In the excerpt below on SenML's XML form, what are the SenML labels in the table used for?

Selected excerpt ::
"""
Only the UTF-8 form of XML is allowed. Characters in the String Value are encoded using the escape sequences defined in [RFC7159]. Octets in the Data Value are base64 encoded with URL safe alphabet as defined in Section 5 of [RFC4648].
The following example shows an XML example for the same sensor measurement as in Section 5.1.2.
<sensml xmlns="urn:ietf:params:xml:ns:senml"> <senml bn="urn:dev:ow:10e2073a0108006:" bt="1.276020076001e+09" bu="A" bver="5" n="voltage" u="V" v="120.1"></senml> <senml n="current" t="-5" v="1.2"></senml> <senml n="current" t="-4" v="1.3"></senml> <senml n="current" t="-3" v="1.4"></senml> <senml n="current" t="-2" v="1.5"></senml> <senml n="current" t="-1" v="1.6"></senml> <senml n="current" v="1.7"></senml> </sensml>
The SenML Stream is represented as a sensml element that contains a series of senml elements for each SenML Record. The SenML fields are represented as XML attributes. For each field defined in this document, the following table shows the SenML labels, which are used for the XML attribute name, as well as the according restrictions on the XML attribute values (“type”) as used in the XML senml elements.
"""
Stored entries ::
"""
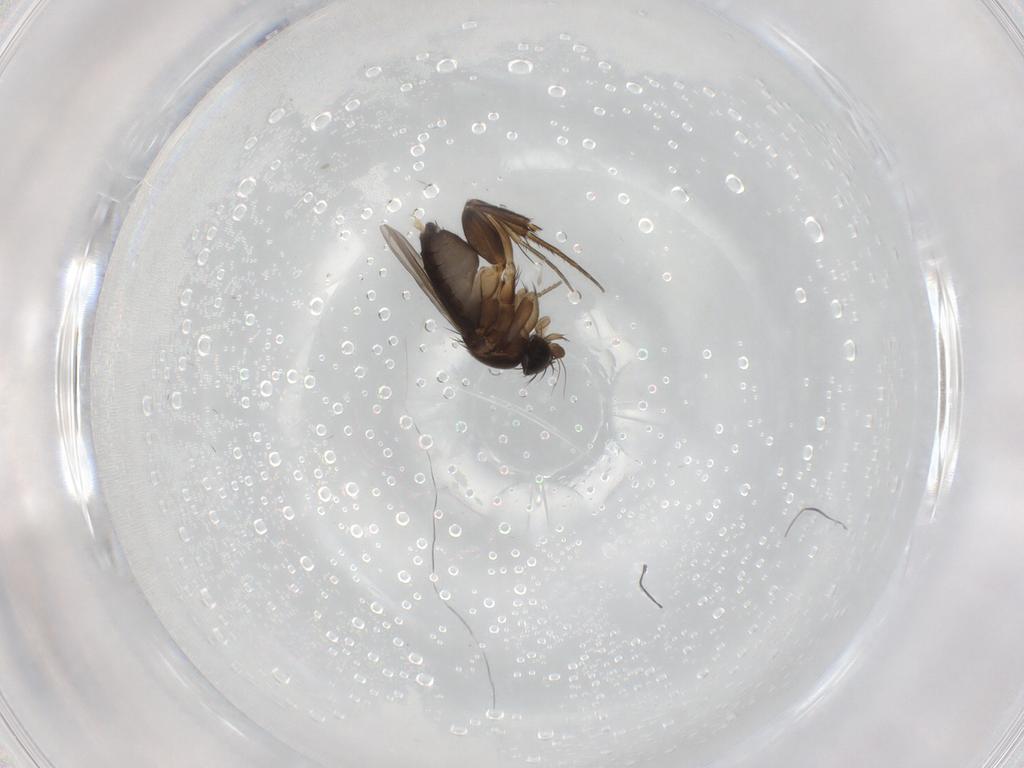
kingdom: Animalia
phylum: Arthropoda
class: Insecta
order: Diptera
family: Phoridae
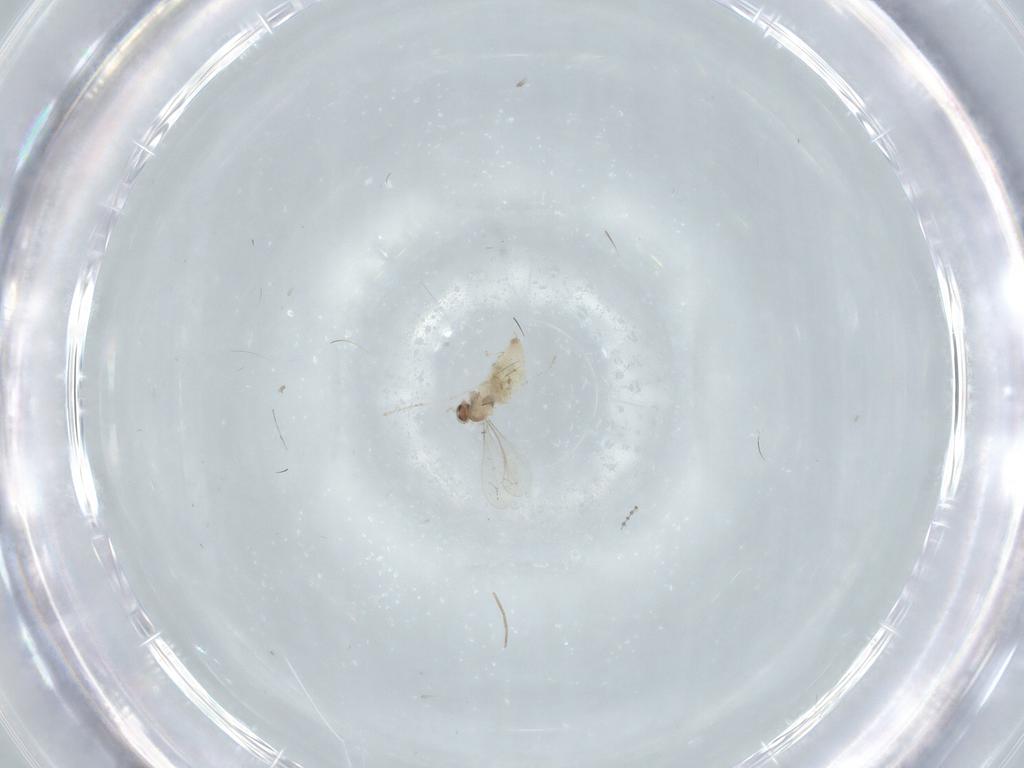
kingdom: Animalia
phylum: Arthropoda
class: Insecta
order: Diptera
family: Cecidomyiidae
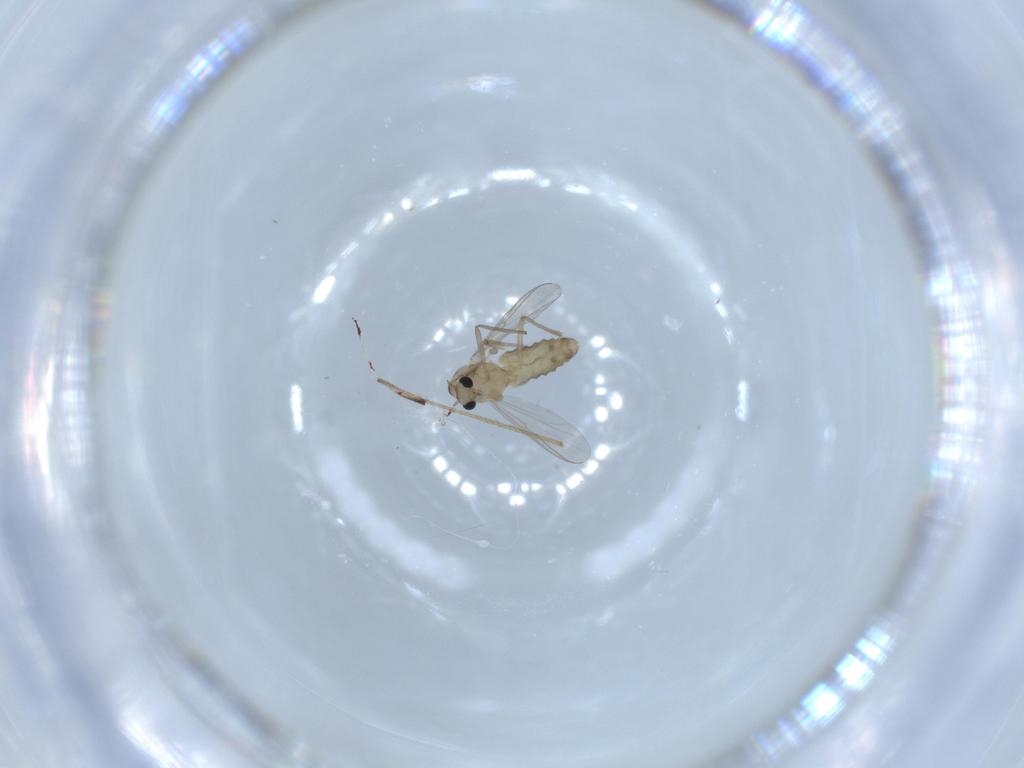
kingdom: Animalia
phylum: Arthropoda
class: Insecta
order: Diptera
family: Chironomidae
"""
Written reply :: The SenML labels serve as the XML attribute names. In the XML form, each SenML field is written as an XML attribute on a senml element. The whole SenML Stream is a sensml element that holds one senml element for each SenML Record.